Set in the fictitious Provencal town of Plassans,
The Fortune of the Rougons tells the story of Silvere and Miette, two idealistic young supporters of the republican resistance to Louis-Napoleon Bonaparte's coup d'etat of December 1851. They join the woodcutters and peasants of the Var to seize control of Plassans, and are opposed by the Bonapartist loyalists led by Silvere's uncle, Pierre Rougon. Meanwhile, the foundations of the Rougon family and its illegitimate Macquart branch are being laid in the brutal beginnings of the Imperial regime. 

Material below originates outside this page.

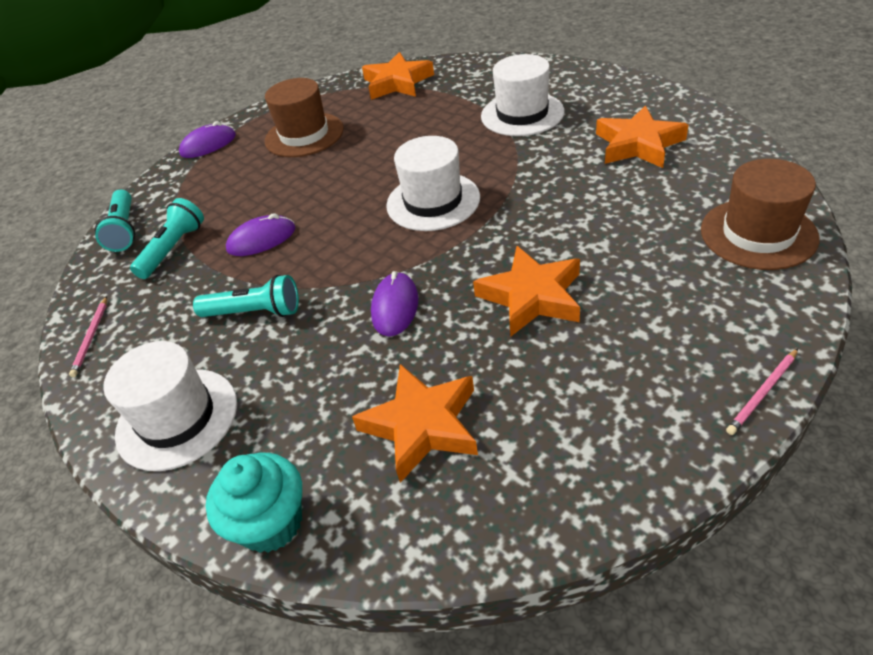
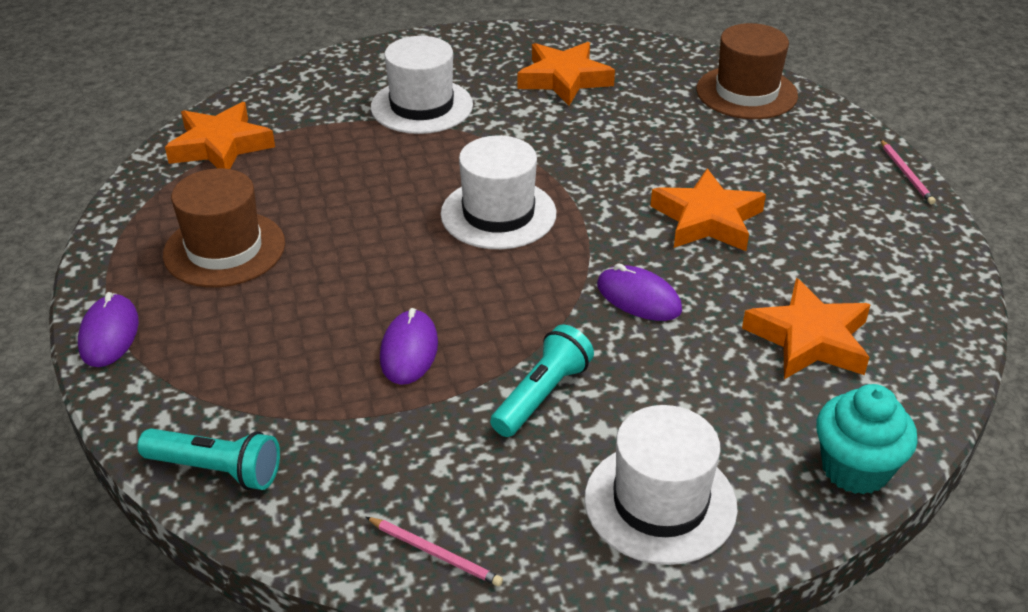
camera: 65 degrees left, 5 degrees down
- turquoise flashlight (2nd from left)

The Fortune of the Rougons is the first book in Zola's twenty-book family saga, yet it's the third I've read. At first I was annoyed I'd ended up commencing in the wrong order; however, it may have been for the best, since this volume did not grip me as much as The Belly of Paris or The Kill. There's nothing wrong with it per se, and things did pick up in the second half, but overall the characters and plot did not capture my imagination as much as those in the other two volumes did, so if I'd read this one first, I might not have rushed to continue with the series. As it is, I will continue and have added the next four books to my wishlist as a start. The Fortune of the Rougons is a tale of a family grasping to raise its social status by any means possible, and both luck and cunning foresight play a role in the Rougons' ascendancy as they take advantage of the political situation in the capital to gain power in their own town. Many of the characters will feature again later in future volumes, so it was interesting to see how everything started for them in this first book.